● **WHAT YOU ARE ASKED TO DO**: Reproduce the lines below word for word, leaving out the pictures.

● **DATA BLOCK**:
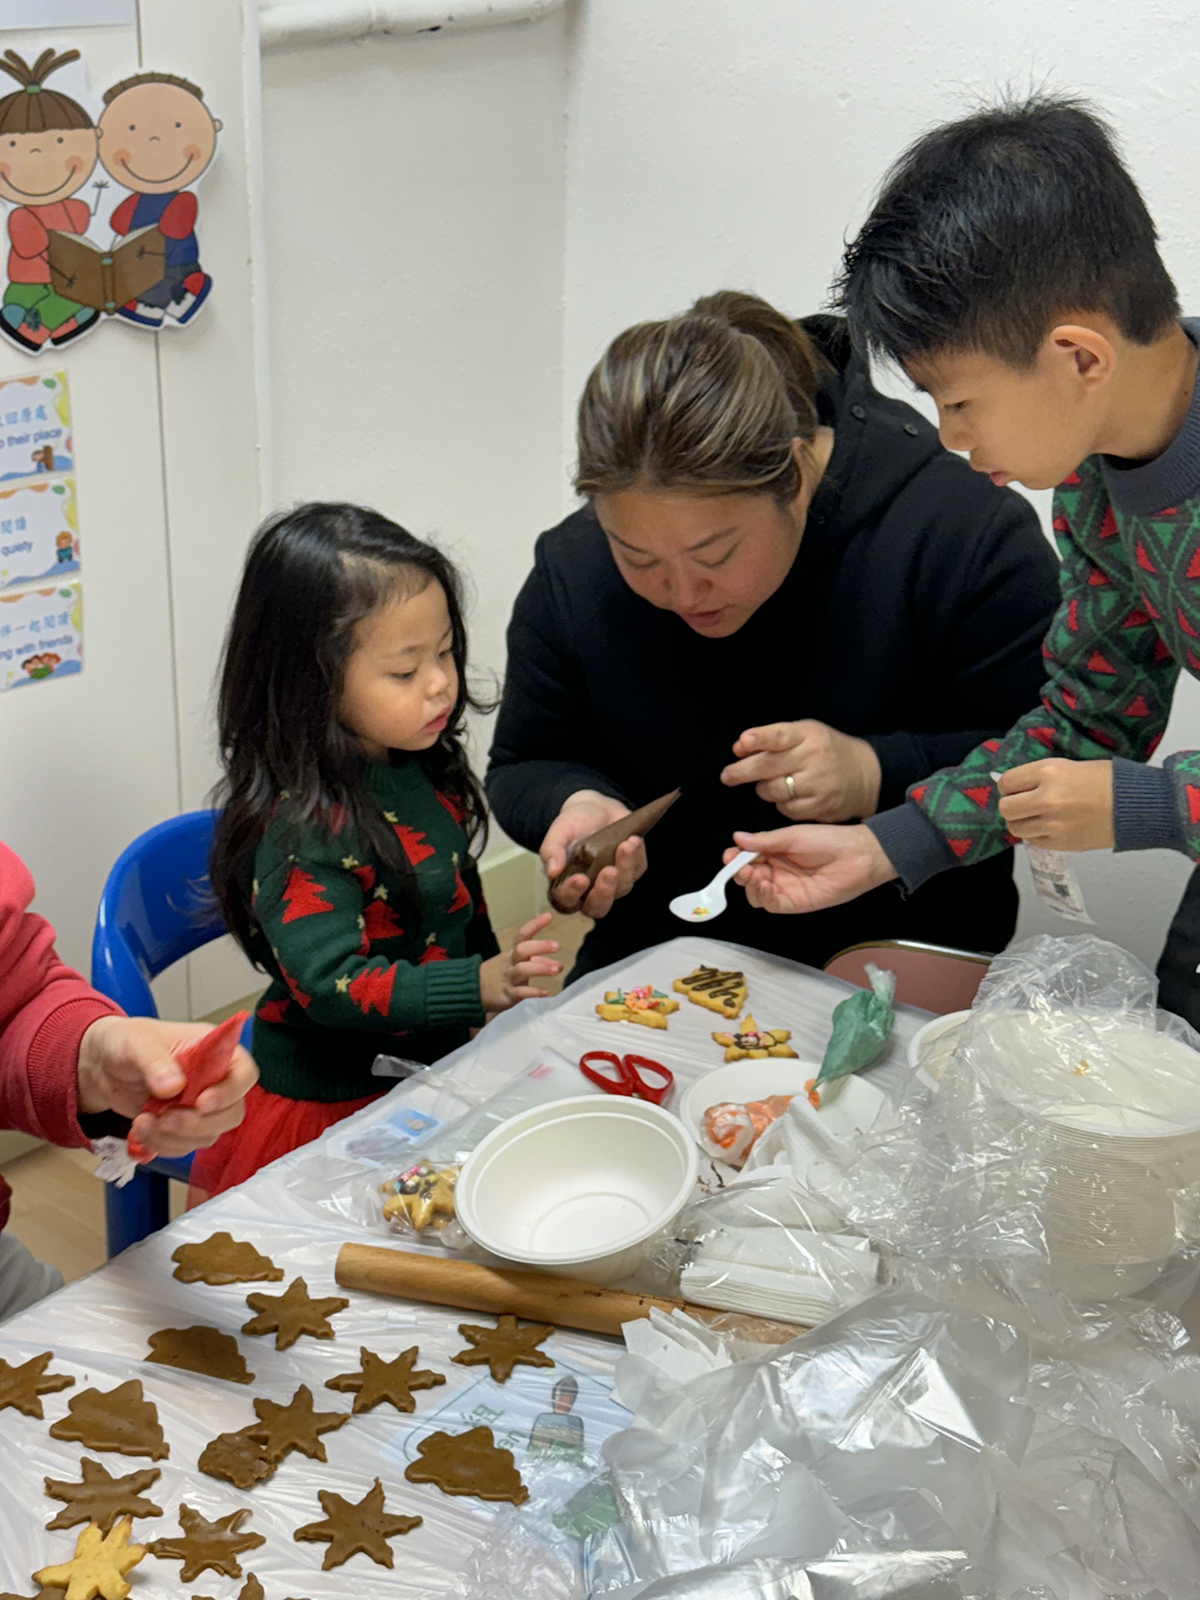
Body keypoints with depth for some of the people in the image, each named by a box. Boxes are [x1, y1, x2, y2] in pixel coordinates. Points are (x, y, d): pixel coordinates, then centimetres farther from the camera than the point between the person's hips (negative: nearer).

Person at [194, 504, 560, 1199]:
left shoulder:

● **WRITTEN ANSWER**:
Body keypoints with depth for some of the people in the image, each named by a box. Boxes are [x1, y1, x2, y2] in pixel coordinates. Points are (x, y, d): pixel coordinates, then centimetres farther from the camera than the point between the person's hips (negative: nearer).

Person at [194, 504, 560, 1199]:
left shoulder:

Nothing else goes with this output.